Frequently Asked Questions

Q: What should I do if an uninsured driver hits and damages my vehicle?

A: Call the police. It is crucial to call the police if there was an uninsured driver in the accident since the report will expedite the claims process and help you get your expenses reimbursed.

Q: Having filed a personal injury claim, am I required to present in court?

A: Your case won't go to trial if the negligent driver's insurance company agrees to pay the sum your lawyer believes your case is worth and you choose to settle for that amount. However, in rare cases, a formal trial procedure is necessary due to irreconcilable differences with insurance providers.

Q: My car's airbags did not inflate when I was in a crash. Can I sue the manufacturer of the car?

A: You certainly can. If your airbags aren't working properly, you may choose to launch a lawsuit against the airbag manufacturer, the car manufacturer, or another accountable party.

Q: After a car accident, do I need legal counsel?

A: To obtain compensation following a car accident, it is not required to retain legal counsel.
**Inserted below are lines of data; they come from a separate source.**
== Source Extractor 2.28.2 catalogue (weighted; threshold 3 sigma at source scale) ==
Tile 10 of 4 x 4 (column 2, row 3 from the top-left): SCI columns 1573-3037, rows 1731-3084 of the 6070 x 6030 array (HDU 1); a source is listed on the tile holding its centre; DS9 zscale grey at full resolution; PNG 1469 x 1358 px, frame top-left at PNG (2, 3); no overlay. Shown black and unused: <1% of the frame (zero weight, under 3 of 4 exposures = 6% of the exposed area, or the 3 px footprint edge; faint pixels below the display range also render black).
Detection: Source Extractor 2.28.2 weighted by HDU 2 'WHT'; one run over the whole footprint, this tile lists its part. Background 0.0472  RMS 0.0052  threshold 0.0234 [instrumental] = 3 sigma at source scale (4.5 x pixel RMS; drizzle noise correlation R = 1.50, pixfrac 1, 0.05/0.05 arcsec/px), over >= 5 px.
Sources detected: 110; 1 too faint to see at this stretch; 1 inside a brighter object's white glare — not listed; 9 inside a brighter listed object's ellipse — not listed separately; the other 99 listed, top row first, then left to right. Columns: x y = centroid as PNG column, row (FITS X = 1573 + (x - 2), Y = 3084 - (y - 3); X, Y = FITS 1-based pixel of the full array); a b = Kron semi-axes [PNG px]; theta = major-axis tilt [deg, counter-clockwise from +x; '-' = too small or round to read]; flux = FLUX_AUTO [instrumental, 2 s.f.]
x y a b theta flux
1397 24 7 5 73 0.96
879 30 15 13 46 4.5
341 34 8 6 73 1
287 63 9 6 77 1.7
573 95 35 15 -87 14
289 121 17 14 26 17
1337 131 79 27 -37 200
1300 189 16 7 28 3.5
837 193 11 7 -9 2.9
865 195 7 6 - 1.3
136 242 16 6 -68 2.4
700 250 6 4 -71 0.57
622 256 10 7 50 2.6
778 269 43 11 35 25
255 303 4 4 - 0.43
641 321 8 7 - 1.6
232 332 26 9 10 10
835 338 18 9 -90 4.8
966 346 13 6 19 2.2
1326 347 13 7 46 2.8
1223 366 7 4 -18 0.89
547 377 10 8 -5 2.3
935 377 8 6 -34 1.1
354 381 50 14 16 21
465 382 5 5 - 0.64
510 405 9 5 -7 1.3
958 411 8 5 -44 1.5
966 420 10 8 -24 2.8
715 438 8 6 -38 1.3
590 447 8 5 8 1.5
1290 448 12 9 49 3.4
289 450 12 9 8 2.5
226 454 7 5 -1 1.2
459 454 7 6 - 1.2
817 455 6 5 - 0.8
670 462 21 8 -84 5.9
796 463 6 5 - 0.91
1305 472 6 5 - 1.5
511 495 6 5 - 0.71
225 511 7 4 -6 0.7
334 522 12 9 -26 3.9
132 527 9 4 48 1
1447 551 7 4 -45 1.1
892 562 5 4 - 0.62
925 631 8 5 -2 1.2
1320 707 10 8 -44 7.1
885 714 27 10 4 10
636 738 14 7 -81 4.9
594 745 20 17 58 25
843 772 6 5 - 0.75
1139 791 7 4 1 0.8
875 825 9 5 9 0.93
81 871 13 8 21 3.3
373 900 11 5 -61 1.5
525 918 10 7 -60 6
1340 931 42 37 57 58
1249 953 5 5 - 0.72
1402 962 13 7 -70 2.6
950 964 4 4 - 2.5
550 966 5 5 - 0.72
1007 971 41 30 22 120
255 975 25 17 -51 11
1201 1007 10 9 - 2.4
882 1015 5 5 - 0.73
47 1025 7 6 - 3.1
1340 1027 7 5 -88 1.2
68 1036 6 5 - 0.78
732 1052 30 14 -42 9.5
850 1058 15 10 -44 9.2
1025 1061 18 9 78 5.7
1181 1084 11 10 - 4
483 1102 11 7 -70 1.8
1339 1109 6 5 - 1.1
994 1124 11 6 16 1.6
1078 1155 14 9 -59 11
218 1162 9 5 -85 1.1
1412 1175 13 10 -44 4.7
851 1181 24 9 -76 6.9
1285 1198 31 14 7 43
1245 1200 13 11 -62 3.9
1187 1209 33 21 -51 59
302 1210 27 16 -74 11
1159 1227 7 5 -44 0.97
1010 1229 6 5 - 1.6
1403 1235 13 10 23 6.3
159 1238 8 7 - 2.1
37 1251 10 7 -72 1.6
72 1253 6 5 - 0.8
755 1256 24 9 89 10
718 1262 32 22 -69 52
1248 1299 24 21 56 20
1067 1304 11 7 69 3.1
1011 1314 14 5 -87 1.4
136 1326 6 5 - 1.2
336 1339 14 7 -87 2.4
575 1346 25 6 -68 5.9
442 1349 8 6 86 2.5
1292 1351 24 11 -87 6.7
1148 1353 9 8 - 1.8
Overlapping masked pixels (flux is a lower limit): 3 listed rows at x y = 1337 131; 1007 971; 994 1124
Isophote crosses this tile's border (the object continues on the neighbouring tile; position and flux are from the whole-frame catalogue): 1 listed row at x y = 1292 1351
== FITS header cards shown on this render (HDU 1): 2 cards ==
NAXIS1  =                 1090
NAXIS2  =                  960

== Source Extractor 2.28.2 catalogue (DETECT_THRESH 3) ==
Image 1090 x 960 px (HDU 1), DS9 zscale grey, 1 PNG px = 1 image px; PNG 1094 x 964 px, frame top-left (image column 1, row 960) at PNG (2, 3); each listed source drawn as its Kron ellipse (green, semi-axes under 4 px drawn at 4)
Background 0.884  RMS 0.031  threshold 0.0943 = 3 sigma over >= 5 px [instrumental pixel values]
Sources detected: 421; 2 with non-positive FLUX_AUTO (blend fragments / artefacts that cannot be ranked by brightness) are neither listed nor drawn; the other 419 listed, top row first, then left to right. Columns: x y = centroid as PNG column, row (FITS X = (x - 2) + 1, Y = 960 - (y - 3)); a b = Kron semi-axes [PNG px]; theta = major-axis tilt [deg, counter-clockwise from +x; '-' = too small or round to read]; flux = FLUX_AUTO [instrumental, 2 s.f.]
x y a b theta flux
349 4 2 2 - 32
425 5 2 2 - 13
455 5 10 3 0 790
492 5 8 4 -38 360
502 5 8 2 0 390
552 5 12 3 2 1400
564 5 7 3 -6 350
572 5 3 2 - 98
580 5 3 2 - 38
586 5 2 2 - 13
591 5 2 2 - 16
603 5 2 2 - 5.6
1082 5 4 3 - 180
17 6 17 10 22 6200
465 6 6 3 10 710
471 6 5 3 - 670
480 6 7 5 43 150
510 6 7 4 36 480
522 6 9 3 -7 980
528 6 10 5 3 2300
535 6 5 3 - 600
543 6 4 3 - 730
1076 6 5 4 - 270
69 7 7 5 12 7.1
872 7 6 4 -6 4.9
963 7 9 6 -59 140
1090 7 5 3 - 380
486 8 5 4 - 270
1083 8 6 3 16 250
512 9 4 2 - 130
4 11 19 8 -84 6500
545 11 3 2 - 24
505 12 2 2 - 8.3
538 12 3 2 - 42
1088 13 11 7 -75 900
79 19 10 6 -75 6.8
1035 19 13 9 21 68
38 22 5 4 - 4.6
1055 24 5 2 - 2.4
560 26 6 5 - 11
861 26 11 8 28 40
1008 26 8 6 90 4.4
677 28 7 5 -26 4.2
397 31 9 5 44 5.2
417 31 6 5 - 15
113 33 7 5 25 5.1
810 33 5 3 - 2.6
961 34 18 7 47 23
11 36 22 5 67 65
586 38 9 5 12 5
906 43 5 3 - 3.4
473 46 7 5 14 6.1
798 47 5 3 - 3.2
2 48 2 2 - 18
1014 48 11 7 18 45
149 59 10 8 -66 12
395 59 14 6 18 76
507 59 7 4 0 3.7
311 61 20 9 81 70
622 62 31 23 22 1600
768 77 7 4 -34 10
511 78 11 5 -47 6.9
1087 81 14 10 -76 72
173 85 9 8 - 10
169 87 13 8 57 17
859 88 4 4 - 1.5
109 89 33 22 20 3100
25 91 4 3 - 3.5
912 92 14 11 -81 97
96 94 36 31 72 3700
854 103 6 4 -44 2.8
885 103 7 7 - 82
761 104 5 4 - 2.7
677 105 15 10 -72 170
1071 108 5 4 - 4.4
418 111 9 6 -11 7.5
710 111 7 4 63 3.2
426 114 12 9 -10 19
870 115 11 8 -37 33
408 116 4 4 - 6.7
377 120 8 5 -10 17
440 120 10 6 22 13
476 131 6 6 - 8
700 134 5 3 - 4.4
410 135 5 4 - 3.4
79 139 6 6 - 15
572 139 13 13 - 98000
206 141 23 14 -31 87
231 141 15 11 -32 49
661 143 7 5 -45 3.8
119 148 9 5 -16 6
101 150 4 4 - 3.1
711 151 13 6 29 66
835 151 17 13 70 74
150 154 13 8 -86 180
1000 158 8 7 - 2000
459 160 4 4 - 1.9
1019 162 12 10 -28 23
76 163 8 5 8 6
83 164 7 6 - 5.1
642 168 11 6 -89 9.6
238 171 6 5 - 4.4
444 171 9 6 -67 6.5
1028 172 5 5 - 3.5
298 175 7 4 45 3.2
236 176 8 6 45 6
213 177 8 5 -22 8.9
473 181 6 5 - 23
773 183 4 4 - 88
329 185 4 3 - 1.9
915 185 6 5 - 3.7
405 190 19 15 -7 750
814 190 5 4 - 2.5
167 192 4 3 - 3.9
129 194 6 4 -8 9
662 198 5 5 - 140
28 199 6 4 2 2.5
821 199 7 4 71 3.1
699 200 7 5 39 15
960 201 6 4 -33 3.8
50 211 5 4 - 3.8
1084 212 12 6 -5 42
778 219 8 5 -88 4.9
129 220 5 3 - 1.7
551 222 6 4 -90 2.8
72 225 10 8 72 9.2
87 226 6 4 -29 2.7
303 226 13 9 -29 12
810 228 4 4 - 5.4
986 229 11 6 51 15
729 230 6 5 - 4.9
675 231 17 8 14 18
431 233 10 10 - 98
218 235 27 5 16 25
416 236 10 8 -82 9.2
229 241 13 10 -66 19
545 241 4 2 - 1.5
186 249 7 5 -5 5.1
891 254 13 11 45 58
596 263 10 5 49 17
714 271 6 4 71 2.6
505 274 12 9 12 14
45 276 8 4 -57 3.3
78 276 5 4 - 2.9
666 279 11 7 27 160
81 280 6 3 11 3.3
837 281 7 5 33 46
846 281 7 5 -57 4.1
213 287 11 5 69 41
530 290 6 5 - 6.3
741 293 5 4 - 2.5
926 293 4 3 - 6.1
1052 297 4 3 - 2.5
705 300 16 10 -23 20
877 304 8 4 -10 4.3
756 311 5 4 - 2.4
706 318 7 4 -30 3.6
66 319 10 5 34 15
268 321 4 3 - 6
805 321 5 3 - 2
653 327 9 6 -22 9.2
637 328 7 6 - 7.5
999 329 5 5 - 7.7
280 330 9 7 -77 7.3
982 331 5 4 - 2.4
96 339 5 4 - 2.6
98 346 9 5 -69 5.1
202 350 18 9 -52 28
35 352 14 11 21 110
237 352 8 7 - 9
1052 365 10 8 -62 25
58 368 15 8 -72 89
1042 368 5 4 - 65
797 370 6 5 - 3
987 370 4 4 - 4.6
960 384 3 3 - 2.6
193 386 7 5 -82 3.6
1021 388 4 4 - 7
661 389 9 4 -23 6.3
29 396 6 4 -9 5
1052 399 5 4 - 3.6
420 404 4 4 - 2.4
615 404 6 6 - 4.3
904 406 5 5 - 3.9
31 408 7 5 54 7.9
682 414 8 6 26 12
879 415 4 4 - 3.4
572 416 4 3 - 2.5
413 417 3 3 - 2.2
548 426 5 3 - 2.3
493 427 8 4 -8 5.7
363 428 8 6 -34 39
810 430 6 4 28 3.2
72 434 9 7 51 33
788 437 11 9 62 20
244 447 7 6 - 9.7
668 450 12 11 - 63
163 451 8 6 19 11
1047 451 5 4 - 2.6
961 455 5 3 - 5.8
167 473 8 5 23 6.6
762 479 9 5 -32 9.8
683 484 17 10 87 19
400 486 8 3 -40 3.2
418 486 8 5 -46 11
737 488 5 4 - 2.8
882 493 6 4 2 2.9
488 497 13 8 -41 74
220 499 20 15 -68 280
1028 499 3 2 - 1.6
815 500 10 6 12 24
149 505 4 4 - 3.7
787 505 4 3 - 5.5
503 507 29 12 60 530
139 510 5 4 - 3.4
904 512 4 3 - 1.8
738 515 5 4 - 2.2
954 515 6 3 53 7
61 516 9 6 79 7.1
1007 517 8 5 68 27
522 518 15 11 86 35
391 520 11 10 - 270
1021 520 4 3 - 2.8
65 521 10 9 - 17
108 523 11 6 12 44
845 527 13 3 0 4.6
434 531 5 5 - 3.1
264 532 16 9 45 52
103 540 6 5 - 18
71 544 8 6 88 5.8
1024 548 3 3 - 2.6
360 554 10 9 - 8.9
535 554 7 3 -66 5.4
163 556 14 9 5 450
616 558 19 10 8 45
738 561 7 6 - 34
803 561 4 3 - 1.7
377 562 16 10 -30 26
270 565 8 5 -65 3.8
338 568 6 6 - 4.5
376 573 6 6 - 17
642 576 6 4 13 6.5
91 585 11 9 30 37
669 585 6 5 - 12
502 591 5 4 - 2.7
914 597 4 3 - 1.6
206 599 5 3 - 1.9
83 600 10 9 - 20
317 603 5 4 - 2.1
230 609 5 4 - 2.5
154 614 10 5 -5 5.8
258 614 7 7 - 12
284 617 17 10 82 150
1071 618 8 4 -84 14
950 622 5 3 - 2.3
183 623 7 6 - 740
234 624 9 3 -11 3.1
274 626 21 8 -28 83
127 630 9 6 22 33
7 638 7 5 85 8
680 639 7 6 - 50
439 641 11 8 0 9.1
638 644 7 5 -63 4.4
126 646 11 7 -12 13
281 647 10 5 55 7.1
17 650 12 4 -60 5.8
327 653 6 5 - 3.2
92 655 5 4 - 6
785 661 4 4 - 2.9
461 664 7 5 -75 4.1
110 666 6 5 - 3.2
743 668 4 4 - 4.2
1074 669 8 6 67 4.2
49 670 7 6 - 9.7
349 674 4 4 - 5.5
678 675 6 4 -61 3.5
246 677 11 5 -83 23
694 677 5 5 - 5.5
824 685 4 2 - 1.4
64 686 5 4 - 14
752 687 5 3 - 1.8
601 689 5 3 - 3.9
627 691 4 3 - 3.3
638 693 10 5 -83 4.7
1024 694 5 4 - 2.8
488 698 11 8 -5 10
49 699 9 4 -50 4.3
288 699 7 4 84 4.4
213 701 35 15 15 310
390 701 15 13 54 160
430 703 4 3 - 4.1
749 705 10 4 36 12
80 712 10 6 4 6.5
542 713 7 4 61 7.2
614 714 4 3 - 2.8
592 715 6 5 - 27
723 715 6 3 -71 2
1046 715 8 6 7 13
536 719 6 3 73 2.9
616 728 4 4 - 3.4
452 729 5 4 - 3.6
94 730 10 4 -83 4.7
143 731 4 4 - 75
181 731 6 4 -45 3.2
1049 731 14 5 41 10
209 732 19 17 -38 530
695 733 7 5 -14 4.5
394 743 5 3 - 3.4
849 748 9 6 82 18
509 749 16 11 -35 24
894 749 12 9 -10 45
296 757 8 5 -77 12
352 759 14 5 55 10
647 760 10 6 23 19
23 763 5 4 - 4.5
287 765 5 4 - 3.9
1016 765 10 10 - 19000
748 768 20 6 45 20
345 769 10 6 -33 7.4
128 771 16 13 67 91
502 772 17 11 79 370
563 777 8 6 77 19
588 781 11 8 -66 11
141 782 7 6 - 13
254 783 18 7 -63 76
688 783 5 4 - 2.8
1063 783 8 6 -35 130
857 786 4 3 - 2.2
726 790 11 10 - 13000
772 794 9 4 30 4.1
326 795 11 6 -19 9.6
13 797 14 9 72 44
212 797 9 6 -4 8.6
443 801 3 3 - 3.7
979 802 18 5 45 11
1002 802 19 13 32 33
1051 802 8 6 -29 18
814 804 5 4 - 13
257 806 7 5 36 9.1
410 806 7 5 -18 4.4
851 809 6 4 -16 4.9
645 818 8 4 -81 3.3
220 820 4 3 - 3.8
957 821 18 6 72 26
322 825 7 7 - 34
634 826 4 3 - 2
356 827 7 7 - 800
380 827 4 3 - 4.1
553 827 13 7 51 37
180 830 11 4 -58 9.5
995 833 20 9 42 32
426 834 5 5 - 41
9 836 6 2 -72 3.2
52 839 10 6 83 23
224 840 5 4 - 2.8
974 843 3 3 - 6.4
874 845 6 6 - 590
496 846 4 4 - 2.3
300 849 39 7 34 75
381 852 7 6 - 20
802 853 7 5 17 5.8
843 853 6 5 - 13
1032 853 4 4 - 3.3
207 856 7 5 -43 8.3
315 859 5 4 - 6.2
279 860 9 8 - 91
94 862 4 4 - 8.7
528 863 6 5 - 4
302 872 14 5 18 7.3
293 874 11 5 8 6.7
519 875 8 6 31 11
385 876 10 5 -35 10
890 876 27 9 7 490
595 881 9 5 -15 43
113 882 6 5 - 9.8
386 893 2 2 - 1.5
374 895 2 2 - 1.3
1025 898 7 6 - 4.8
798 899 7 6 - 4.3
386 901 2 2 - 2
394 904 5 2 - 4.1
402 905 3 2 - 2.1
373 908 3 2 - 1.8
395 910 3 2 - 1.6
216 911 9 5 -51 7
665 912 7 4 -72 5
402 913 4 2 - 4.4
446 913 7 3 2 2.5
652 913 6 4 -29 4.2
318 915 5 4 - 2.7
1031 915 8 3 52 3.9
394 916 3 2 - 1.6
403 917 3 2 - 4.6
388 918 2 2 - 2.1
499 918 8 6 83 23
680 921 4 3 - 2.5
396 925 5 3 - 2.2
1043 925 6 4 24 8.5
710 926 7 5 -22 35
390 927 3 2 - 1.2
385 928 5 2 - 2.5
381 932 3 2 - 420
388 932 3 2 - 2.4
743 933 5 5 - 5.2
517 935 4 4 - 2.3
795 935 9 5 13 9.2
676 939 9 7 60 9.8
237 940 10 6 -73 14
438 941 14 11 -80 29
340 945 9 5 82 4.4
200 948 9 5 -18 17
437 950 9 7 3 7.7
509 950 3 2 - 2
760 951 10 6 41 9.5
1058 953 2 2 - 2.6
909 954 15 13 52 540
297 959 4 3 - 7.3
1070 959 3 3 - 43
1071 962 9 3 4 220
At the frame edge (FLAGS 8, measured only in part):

However, in order to concentrate on your health and recuperation while continuing to pursue legal action, it is strongly recommended that you have legal counsel and representation.

Q: What steps should I take in the event of an automobile accident? 

A: No matter how small the incident may have been, you should always call the police. Make sure to record the names and addresses of any witnesses to the incident and request a copy of the driver exchange information form from the responding police officer. You must also notify your insurance company of the incident.